When there was only the skill involved it worked great and without any issues but when the MCP was involved it forgot to accept the right permission claims so that the services are effectively unusable. We could have told the AI of course but the goal was to see what happens without much knowledge about the underlying system. There are for sure improvements we can make in our MCP implementation that would mitigate that problem, but I think the root cause here is that the AI did not combine the skill and MCP server but rather just used one.

In fact we’ve tested it several times, the skill was always good. The skill including the MCP was right sometimes and the MCP server alone was always some kind of failure.

KDP skill only (plus bare Kubernetes MCP)

KDP MCP only (plus bare Kubernetes MCP)

KDP skill + KDP MCP (plus bare Kubernetes MCP)

Safety and RBAC

In recent talks around AI in the Infrastructure space, one of the first questions from the platform engineers is what stops it from doing something stupid. Fair question.
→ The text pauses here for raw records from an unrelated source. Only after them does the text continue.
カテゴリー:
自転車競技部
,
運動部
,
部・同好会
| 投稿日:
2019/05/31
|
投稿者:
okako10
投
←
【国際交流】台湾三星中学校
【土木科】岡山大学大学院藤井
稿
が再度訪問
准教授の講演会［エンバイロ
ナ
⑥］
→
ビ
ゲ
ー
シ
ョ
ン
The answer with KDP is that the AI agent goes through the exact same API and permission model as a human and its RBAC. There’s no separate path. If a developer can’t delete production databases from their workspace, neither can the AI agent operating in that workspace. kcp’s workspace isolation and RBAC apply regardless of whether the request comes from someone clicking a button in the dashboard or an AI agent calling kubectl.

This is one of the advantages of having a unified API surface. You don’t need a separate permission system for AI. You scope the agent to a workspace, give it a kubeconfig with the right RBAC, and the guardrails are already there. And even for multi-workspace operations it is still constrained by your RBAC.

On the MCP side, we get the KDP benefits and the extra of exposing only the tools it’s programmed to, with JSON Schema validation on every argument. Skills are softer here, there’s an allowed-tools field but it’s more of a guardrail than a hard enforcement.

The combination makes everything more powerful. KDP provides platform-level isolation, workspaces, RBAC, tenant boundaries. MCP provides the tool-level control. Together, you get an AI agent with security guardrails.

Conclusion

To match the velocity of AI development and the rise of autonomous agents, platform engineering must move toward a decentralized, API-first service model. KDP, powered by the kcp control plane, provides the machine-readable foundation required for both human developers and AI agents to interact with infrastructure programmatically.

Because KDP uses standard Kubernetes APIs, is extensible, and is purpose-built for API orchestration, it is agent-ready. This allows AI agents to independently discover capabilities, manage complex dependencies, and execute service compositions without human intervention or manual gatekeeping. By treating infrastructure as composable artifacts, KDP removes the platform team from the critical path, enabling a marketplace where the speed of delivery is limited only by the speed of the agent’s logic. This ensures that the platform remains a force multiplier for both traditional “Golden Path” applications and the next generation of agentic workflows.